[Given data]

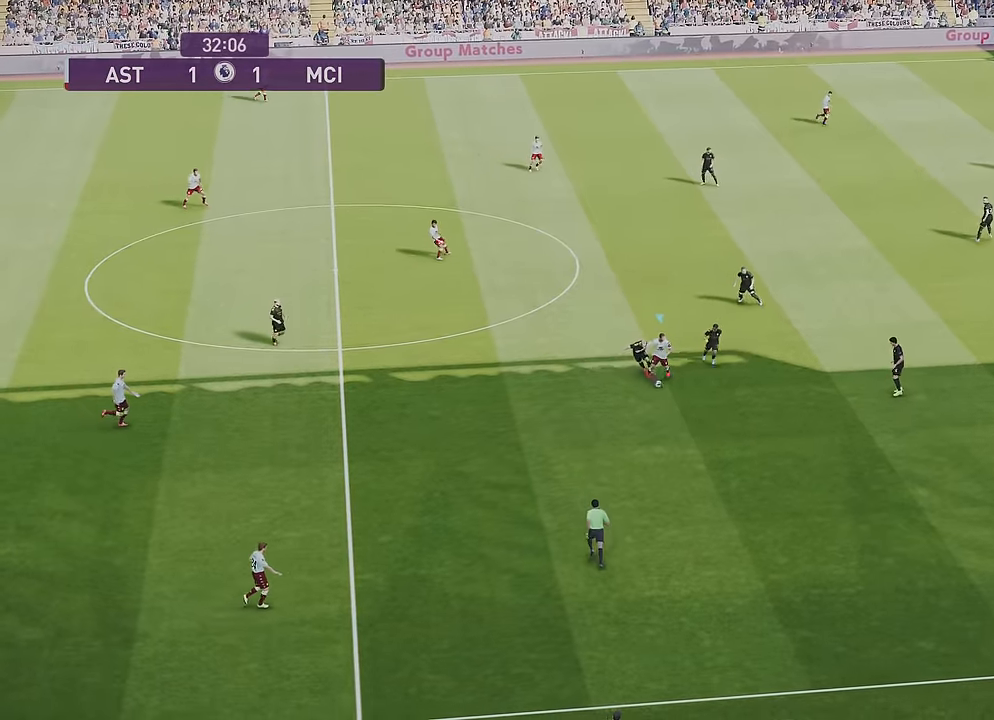
{"buttons": [], "left_stick": "down-right", "right_stick": "center", "events": []}
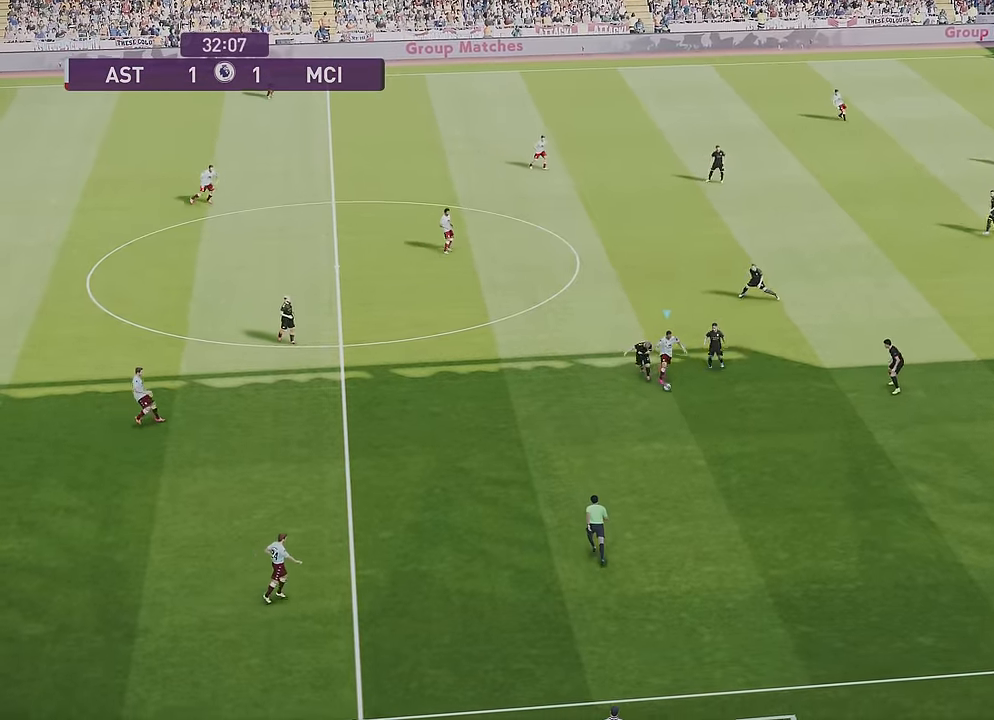
{"buttons": [], "left_stick": "down-right", "right_stick": "center", "events": []}
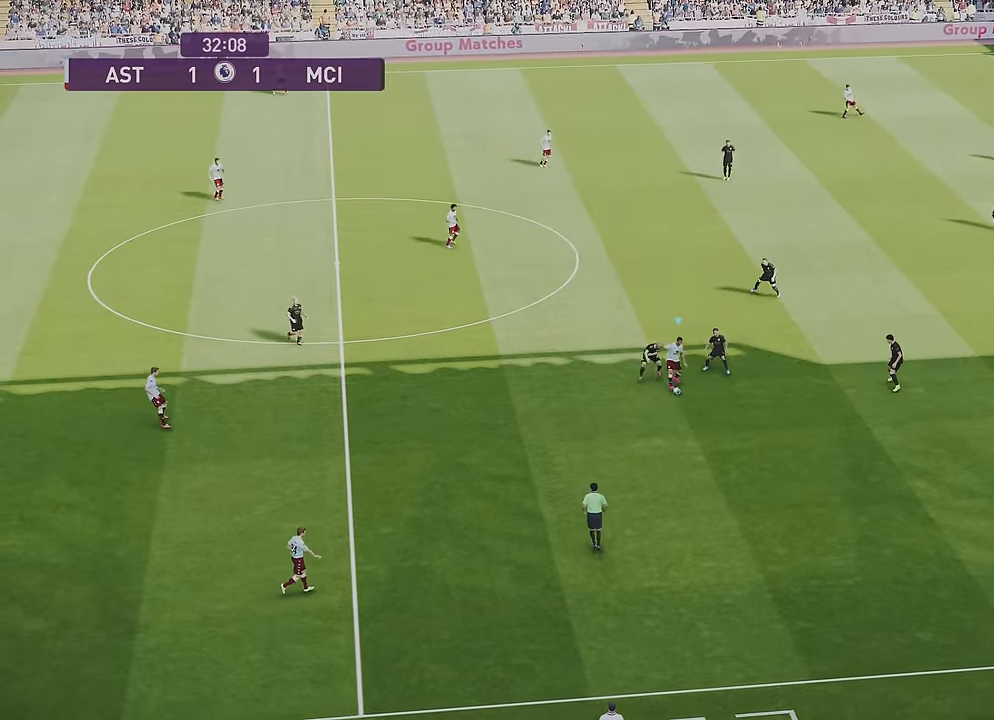
{"buttons": [], "left_stick": "down-right", "right_stick": "center", "events": []}
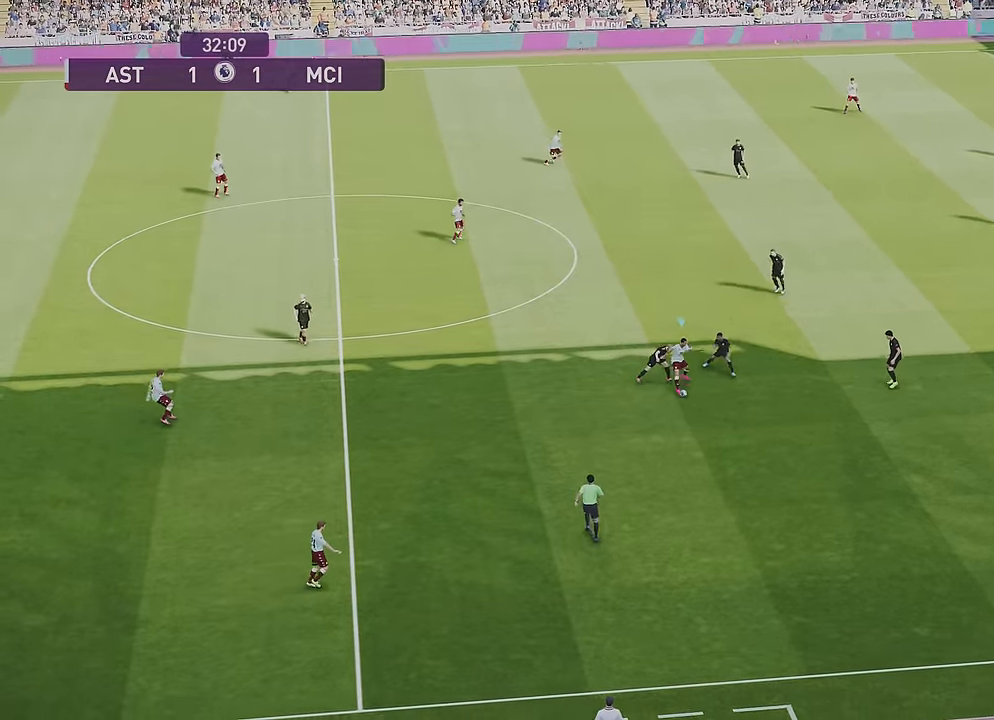
{"buttons": [], "left_stick": "down-right", "right_stick": "center", "events": []}
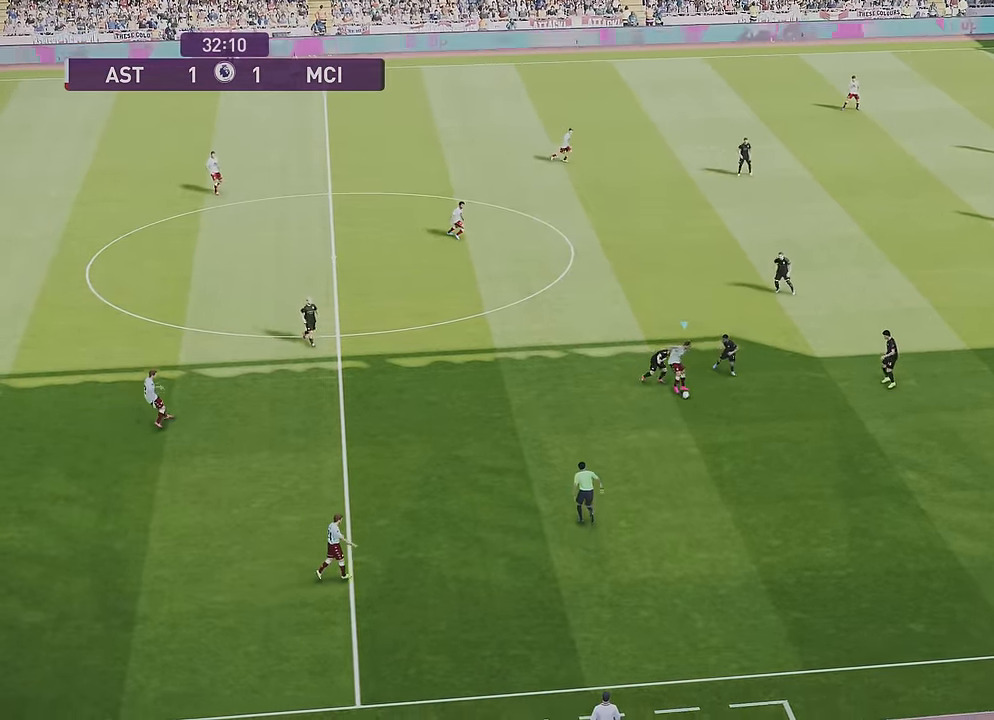
{"buttons": [], "left_stick": "down-right", "right_stick": "center", "events": []}
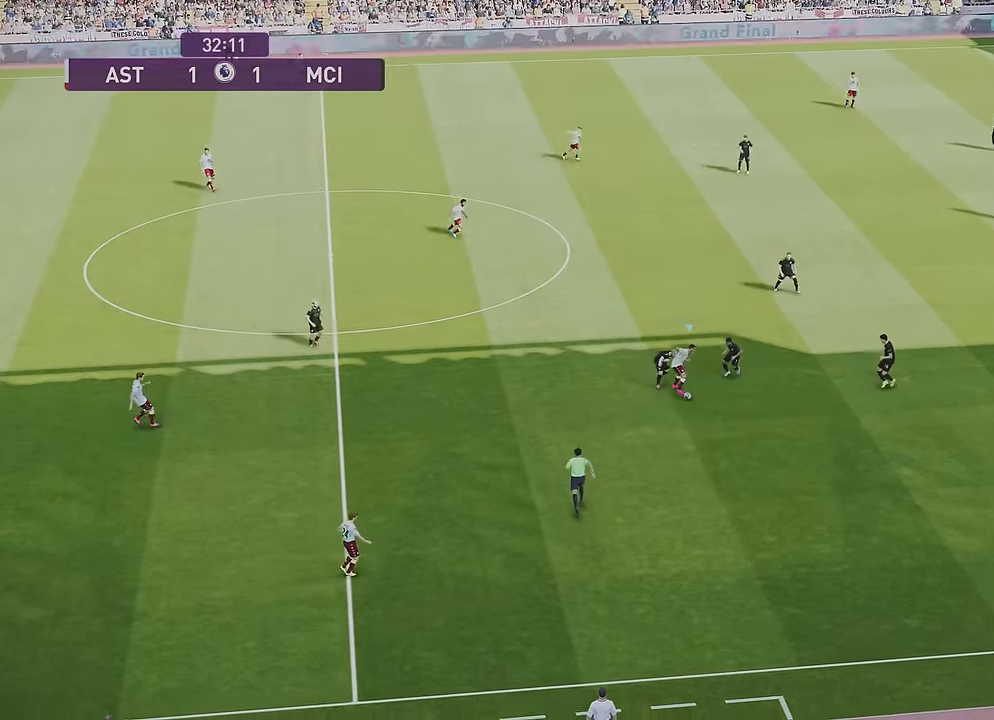
{"buttons": [], "left_stick": "down-right", "right_stick": "center", "events": []}
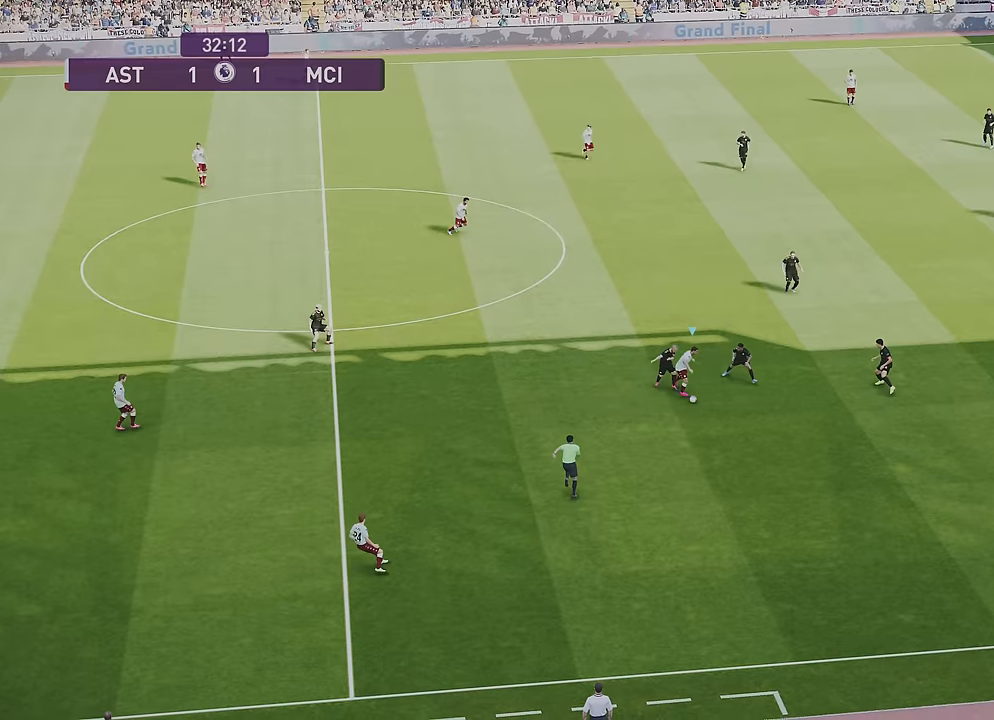
{"buttons": [], "left_stick": "down-right", "right_stick": "center", "events": []}
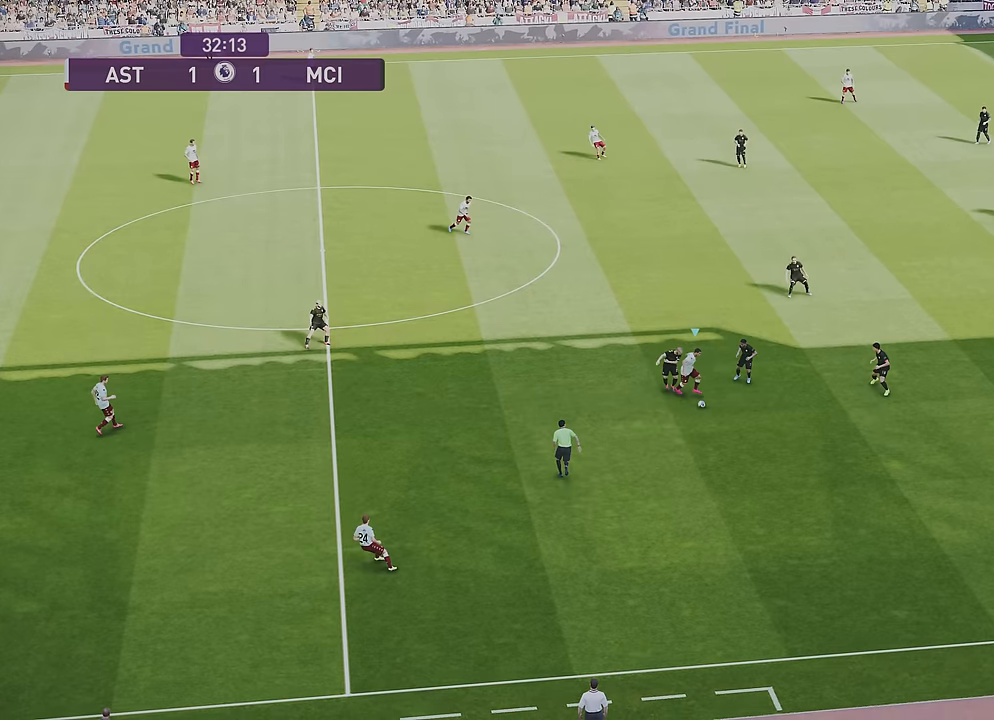
{"buttons": [], "left_stick": "down", "right_stick": "center", "events": [[167, "left_stick", "down"]]}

[About this exercise] Restate each of the entries above word for word and skip every image.

[Solution to this task]
{"buttons": [], "left_stick": "down-right", "right_stick": "center", "events": []}
{"buttons": [], "left_stick": "down-right", "right_stick": "center", "events": []}
{"buttons": [], "left_stick": "down-right", "right_stick": "center", "events": []}
{"buttons": [], "left_stick": "down-right", "right_stick": "center", "events": []}
{"buttons": [], "left_stick": "down-right", "right_stick": "center", "events": []}
{"buttons": [], "left_stick": "down-right", "right_stick": "center", "events": []}
{"buttons": [], "left_stick": "down-right", "right_stick": "center", "events": []}
{"buttons": [], "left_stick": "down", "right_stick": "center", "events": [[167, "left_stick", "down"]]}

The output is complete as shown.